Synchronously transforms the DataBlock into a Parquet file (as byte array) using the Parquet sink.

public static byte[] ParquetSink(this DataBlock dataBlock, CompressionMethod compression = CompressionMethod.Snappy)

Parameters

dataBlock DataBlock

The DataBlock to transform.

compression CompressionMethod

The compression method to use. Default is Snappy.

Returns

byte[]

A byte array representing the Parquet file.

Remarks

Columns containing nested DataBlock values are automatically skipped.

ParquetSink(DataBlock, out List<string>, CompressionMethod)

Synchronously transforms the DataBlock into a Parquet file (as byte array) using the Parquet sink, and returns the list of columns that were skipped due to unsupported types.

public static byte[] ParquetSink(this DataBlock dataBlock, out List<string> skippedColumns, CompressionMethod compression = CompressionMethod.Snappy)

Parameters

dataBlock DataBlock

The DataBlock to transform.

skippedColumns List<string>

Output parameter containing the names of columns that were skipped.

compression CompressionMethod

The compression method to use. Default is Snappy.

Returns

byte[]

A byte array representing the Parquet file.

ParquetSinkAsync(DataBlock, CompressionMethod)

Asynchronously transforms the DataBlock into a Parquet file (as byte array) using the Parquet sink.

public static Task<byte[]> ParquetSinkAsync(this DataBlock dataBlock, CompressionMethod compression = CompressionMethod.Snappy)

Parameters

dataBlock DataBlock

The DataBlock to transform.

compression CompressionMethod

The compression method to use. Default is Snappy.

Returns

Task<byte[]>

A task that represents the asynchronous transformation into a byte array.

Remarks

Columns containing nested DataBlock values are automatically skipped. Use ParquetSinkWithSkippedColumnsAsync(DataBlock, CompressionMethod) to retrieve the list of skipped columns.

ParquetSinkWithSkippedColumns(DataBlock, CompressionMethod)
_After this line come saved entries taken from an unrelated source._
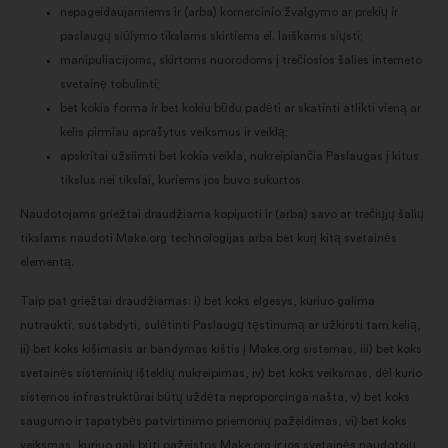
nepageidaujamiems ir (arba) komercinio žvalgymo ar prekių ir
paslaugų siūlymo tikslams skirtiems el. laiškams siųsti;
manipuliacijoms, skirtoms nuorodoms į trečiosios šalies interneto
svetainę tobulinti;
bet kokia forma ir bet kokiu būdu padėti ar skatinti atlikti vieną ar
kelis pirmiau aprašytus veiksmus ir veiklą;
apskritai užsiimti bet kokia veikla, nukreipiančia Paslaugas į kitus
tikslus nei tikslai, kuriems jos buvo sukurtos.
Naudotojams griežtai draudžiama kopijuoti ir (arba) savo ar trečiųjų šalių
tikslams naudoti Make.org technologijas arba bet kurį kitą svetainės
elementą.
Taip pat griežtai draudžiamas: i) bet koks elgesys, kuriuo galima
nutraukti, sustabdyti, sulėtinti Paslaugų tęstinumą ar užkirsti tam kelią,
ii) bet koks kišimasis ar bandymas kištis į Make.org sistemas, iii) bet koks
svetainės sisteminių išteklių nukreipimas, iv) bet koks veiksmas, dėl kurio
sistemos infrastruktūrai būtų uždėta neproporcinga našta, v) bet koks
saugumo ir tapatybės patvirtinimo priemonių pažeidimas, vi) bet koks
veiksmas, kuriuo gali būti pažeistos Make.org ir jos svetainės naudotojų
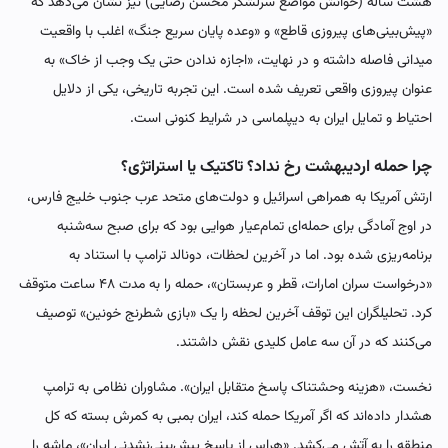
هشت ساله (خوانش مواضع سرلشکر محسن رضایی) نیز نشان می‌دهد که
«پیش‌بینی‌های پیروزی قاطع» و «وعده پایان سریع جنگ» اغلب با واقعیت
میدانی فاصله داشته و در نهایت، «اجازه ندادن حتی یک وجب از خاک» به
عنوان پیروزی واقعی تعریف شده است. این تجربه تاریخی، یکی از دلایل
احتیاط و تمایل ایران به دیپلماسی در شرایط کنونی است.
چرا حمله اردیبهشت
رخ نداد؟ تاکتیک یا استراتژی؟
ارتش آمریکا به همراهی اسرائیل و دولت‌های متحد عرب جنوب خلیج فارس،
در اوج آمادگی برای حمله‌ای تمام‌عیار هوایی بود که برای صبح سه‌شنبه
برنامه‌ریزی شده بود. اما در آخرین لحظات، دونالد ترامپ با استناد به
«درخواست سران امارات، قطر و عربستان»، حمله را به مدت ۴۸ ساعت متوقف
کرد. تحلیلگران این توقف آخرین لحظه را یک «بازی شطرنج خونین» توصیف
می‌کنند که در آن سه عامل کلیدی نقش داشتند.
نخست، «هزینه وحشتناک پاسخ متقابل ایران». مشاوران نظامی به ترامپ
هشدار داده‌اند که اگر آمریکا حمله کند، ایران بمبی به کمرش بسته که کل
منطقه را به آتش می‌کشد. «هراس از پاسخ پیش‌بینی‌نشدنی ایران»، ماشه را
Synchronously transforms the DataBlock into a Parquet file (as byte array) using the Parquet sink, and returns the list of columns that were skipped due to unsupported types.
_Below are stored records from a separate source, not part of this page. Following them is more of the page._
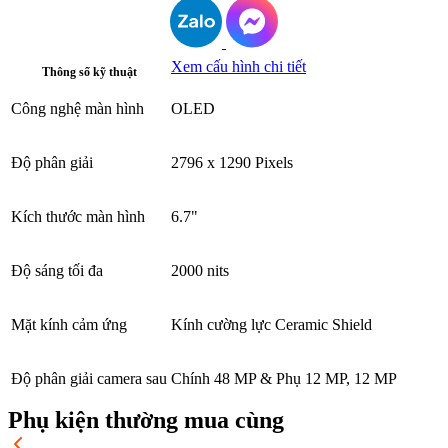
Xem cấu hình chi tiết
Thông số kỹ thuật
Công nghệ màn hình
OLED
Độ phân giải
2796 x 1290 Pixels
Kích thước màn hình
6.7"
Độ sáng tối đa
2000 nits
Mặt kính cảm ứng
Kính cường lực Ceramic Shield
Độ phân giải camera sau
Chính 48 MP & Phụ 12 MP, 12 MP
Phụ kiện thường mua cùng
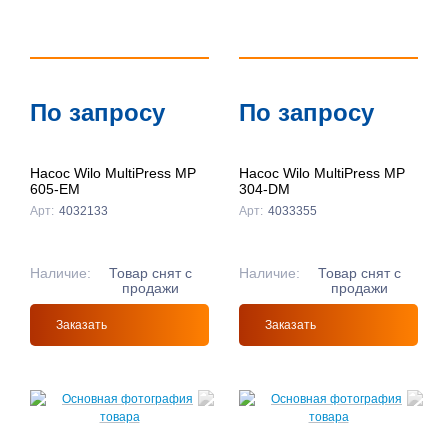
По запросу
По запросу
Насос Wilo MultiPress MP
Насос Wilo MultiPress MP
605-EM
304-DM
Арт:
4032133
Арт:
4033355
Наличие:
Товар снят с
Наличие:
Товар снят с
продажи
продажи
Заказать
Заказать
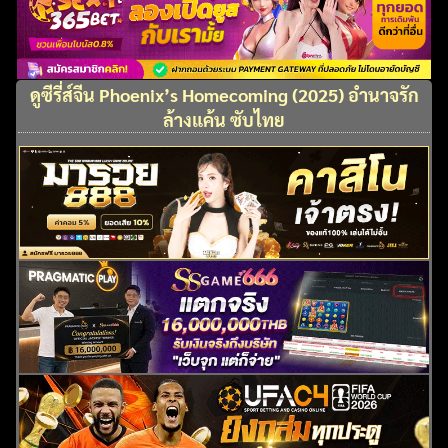
ดูซีรี่ส์จีน Phoenix’s Homecoming (2025) อำนาจรัก
ล้างแค้น ซับไทย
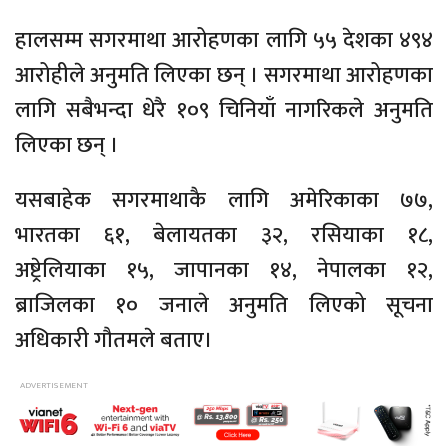
हालसम्म सगरमाथा आरोहणका लागि ५५ देशका ४९४
आरोहीले अनुमति लिएका छन् । सगरमाथा आरोहणका
लागि सबैभन्दा धेरै १०९ चिनियाँ नागरिकले अनुमति
लिएका छन् ।
यसबाहेक सगरमाथाकै लागि अमेरिकाका ७७,
भारतका ६१, बेलायतका ३२, रसियाका १८,
अष्ट्रेलियाका १५, जापानका १४, नेपालका १२,
ब्राजिलका १० जनाले अनुमति लिएको सूचना
अधिकारी गौतमले बताए।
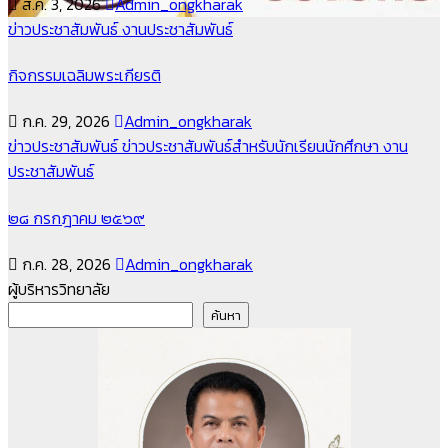
ส.ค. 3, 2026
Admin_ongkharak
ข่าวประชาสัมพันธ์
งานประชาสัมพันธ์
กิจกรรมเฉลิมพระเกียรติ
ก.ค. 29, 2026
Admin_ongkharak
ข่าวประชาสัมพันธ์
ข่าวประชาสัมพันธ์สำหรับนักเรียนนักศึกษา
งาน
ประชาสัมพันธ์
๒๘ กรกฎาคม ๒๕๖๙
ก.ค. 28, 2026
Admin_ongkharak
ผู้บริหารวิทยาลัย
ค้นหา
public static (byte[] Data, List<string> SkippedColumns) ParquetSinkWithSkippedColumns(this DataBlock dataBlock, CompressionMethod compression = CompressionMethod.Snappy)

Parameters

dataBlock DataBlock

The DataBlock to transform.

compression CompressionMethod

The compression method to use. Default is Snappy.

Returns

(byte[] Data, List<string> SkippedColumns)
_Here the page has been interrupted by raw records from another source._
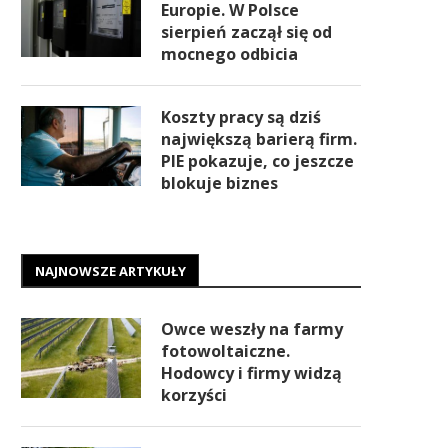
Europie. W Polsce
sierpień zaczął się od
mocnego odbicia
Koszty pracy są dziś
największą barierą firm.
PIE pokazuje, co jeszcze
blokuje biznes
NAJNOWSZE ARTYKUŁY
Owce weszły na farmy
fotowoltaiczne.
Hodowcy i firmy widzą
korzyści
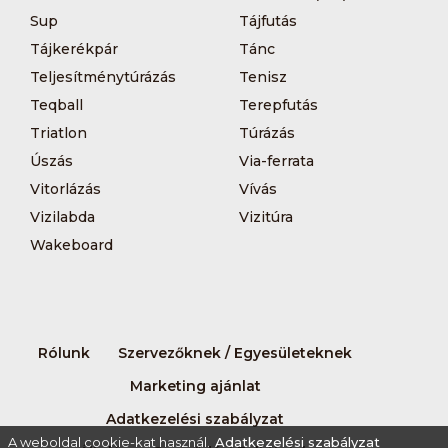
Sup
Tájfutás
Tájkerékpár
Tánc
Teljesítménytúrázás
Tenisz
Teqball
Terepfutás
Triatlon
Túrázás
Úszás
Via-ferrata
Vitorlázás
Vívás
Vizilabda
Vizitúra
Wakeboard
Rólunk
Szervezőknek / Egyesületeknek
Marketing ajánlat
Adatkezelési szabályzat
A weboldal cookie-kat használ.
Adatkezelési szabályzat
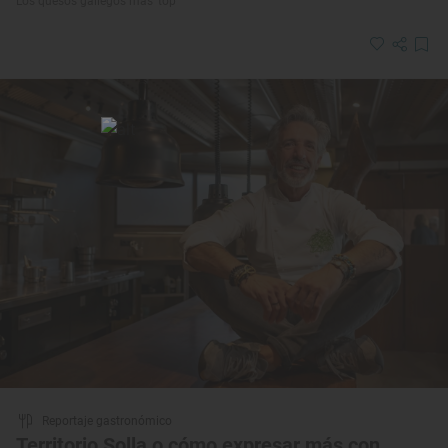
Los quesos gallegos más ‘top’
Reportaje gastronómico
Territorio Solla o cómo expresar más con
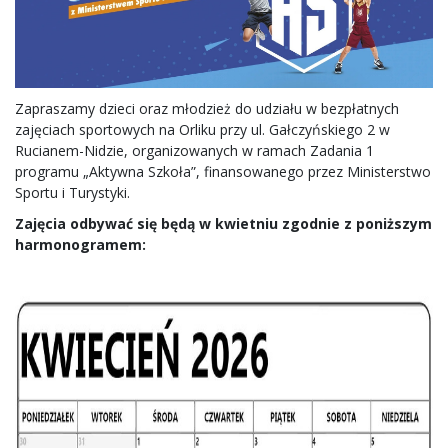
Zapraszamy dzieci oraz młodzież do udziału w bezpłatnych
zajęciach sportowych na Orliku przy ul. Gałczyńskiego 2 w
Rucianem-Nidzie, organizowanych w ramach Zadania 1
programu „Aktywna Szkoła”, finansowanego przez Ministerstwo
Sportu i Turystyki.
Zajęcia odbywać się będą w kwietniu zgodnie z poniższym
harmonogramem:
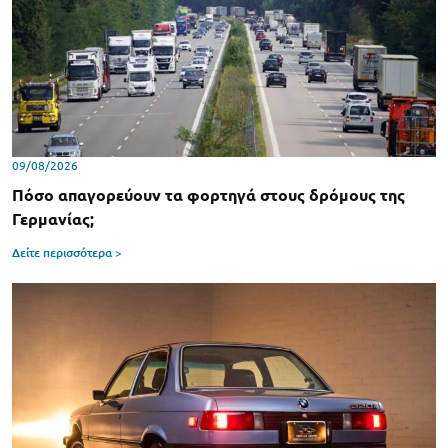
09/08/2026
Πόσο απαγορεύουν τα φορτηγά στους δρόμους της
Γερμανίας;
Δείτε περισσότερα >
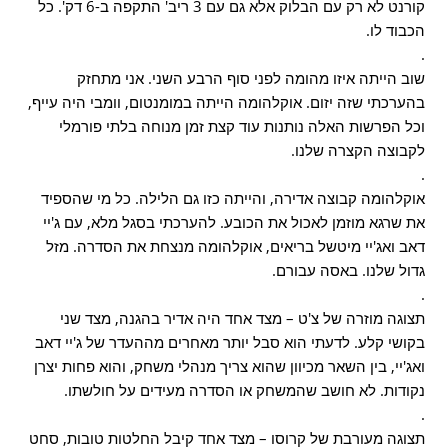
קורנט לא רק עם הבלוק אלא גם עם 3 ריב' התקפה ב-6 דק'. כל
הכבוד לו.
.
שוב הייתה איזו מהומה לפני סוף הרבע השני. אני מתחזק
בהערכתי שזה יזום. אוקלהומה הייתה במומנטום, וומבי היה עייף,
וכל הפרשות האלה נותנות עוד קצת זמן מנוחה בלתי פורמלי
לקבוצה הקצרה שלנו.
.
אוקלהומה קבוצה אדירה, והייתה כזו גם הלילה. כל מי שהספיד
את שרגא מוזמן לאכול את הכובע. להערכתי בסגל מלא, עם ג'יי
דאב ואג'יי מיטשל בריאים, אוקלהומה מנצחת את הסדרה. מזל
גדול שלנו. באסה עבורם.
.
תצוגה מוזרה של צ'ט – מצד אחד היה אדיר בהגנה, מצד שני
בקושי קלע. לדעתי הוא סבל יותר מאחרים מההעדר של ג'יי דאב
ואג'יי, בין השאר מכיוון שהוא צריך מנהלי משחק, והוא פחות יצרן
נקודות. לא חושב שהמשחק או הסדרה מעידים על חולשתו.
.
תצוגה מעורבת של קרוסו – מצד אחד קיבל החלטות טובות, סחט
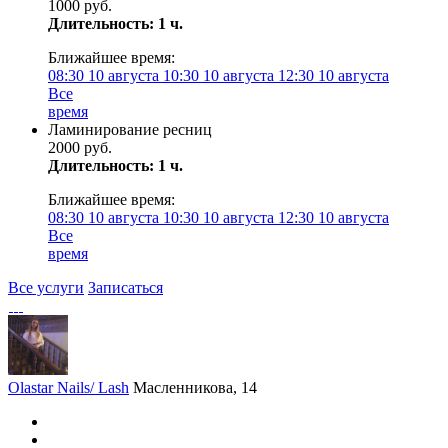
1000 руб.
Длительность: 1 ч.
Ближайшее время:
08:30
10 августа
10:30
10 августа
12:30
10 августа
Все
время
Ламинирование ресниц
2000 руб.
Длительность: 1 ч.
Ближайшее время:
08:30
10 августа
10:30
10 августа
12:30
10 августа
Все
время
Все услуги
Записаться
Olastar Nails/ Lash
Масленникова, 14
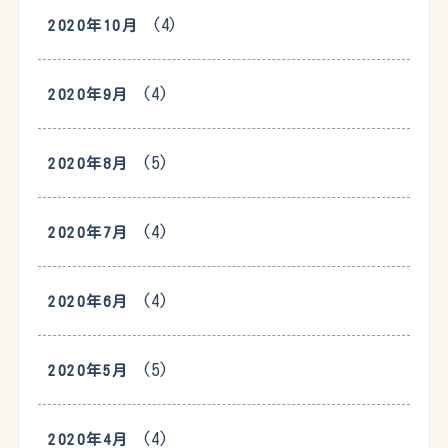
(4)
2020年10月
(4)
2020年9月
(5)
2020年8月
(4)
2020年7月
(4)
2020年6月
(5)
2020年5月
(4)
2020年4月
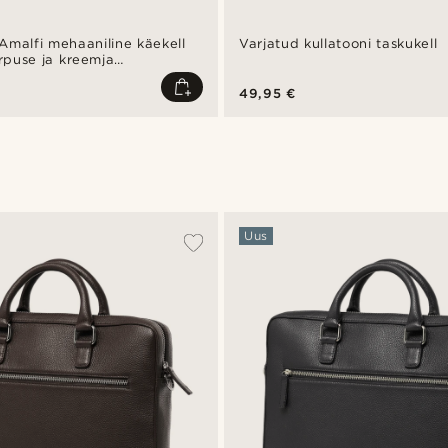
Amalfi mehaaniline käekell
Varjatud kullatooni taskukell
orpuse ja kreemja
ga
49,95 €
Uus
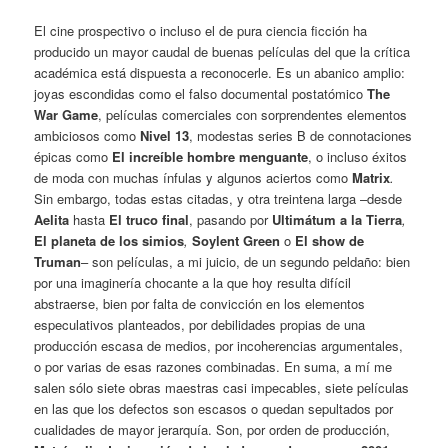
El cine prospectivo o incluso el de pura ciencia ficción ha
producido un mayor caudal de buenas películas del que la crítica
académica está dispuesta a reconocerle. Es un abanico amplio:
joyas escondidas como el falso documental postatómico
The
War Game
, películas comerciales con sorprendentes elementos
ambiciosos como
Nivel 13
, modestas series B de connotaciones
épicas como
El increíble hombre menguante
, o incluso éxitos
de moda con muchas ínfulas y algunos aciertos como
Matrix
.
Sin embargo, todas estas citadas, y otra treintena larga –desde
Aelita
hasta
El truco final
, pasando por
Ultimátum a la Tierra
,
El planeta de los simios
,
Soylent Green
o
El show de
Truman
– son películas, a mi juicio, de un segundo peldaño: bien
por una imaginería chocante a la que hoy resulta difícil
abstraerse, bien por falta de convicción en los elementos
especulativos planteados, por debilidades propias de una
producción escasa de medios, por incoherencias argumentales,
o por varias de esas razones combinadas. En suma, a mí me
salen sólo siete obras maestras casi impecables, siete películas
en las que los defectos son escasos o quedan sepultados por
cualidades de mayor jerarquía. Son, por orden de producción,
A tuple containing the byte array and the list of skipped column names.

ParquetSinkWithSkippedColumnsAsync(DataBlock, CompressionMethod)

Asynchronously transforms the DataBlock into a Parquet file (as byte array) using the Parquet sink, and returns the list of columns that were skipped due to unsupported types.

public static Task<(byte[] Data, List<string> SkippedColumns)> ParquetSinkWithSkippedColumnsAsync(this DataBlock dataBlock, CompressionMethod compression = CompressionMethod.Snappy)

Parameters

dataBlock DataBlock

The DataBlock to transform.

compression CompressionMethod

The compression method to use. Default is Snappy.

Returns

Task<(byte[] Data, List<string> SkippedColumns)>

A task that produces a tuple containing the byte array and the list of skipped column names.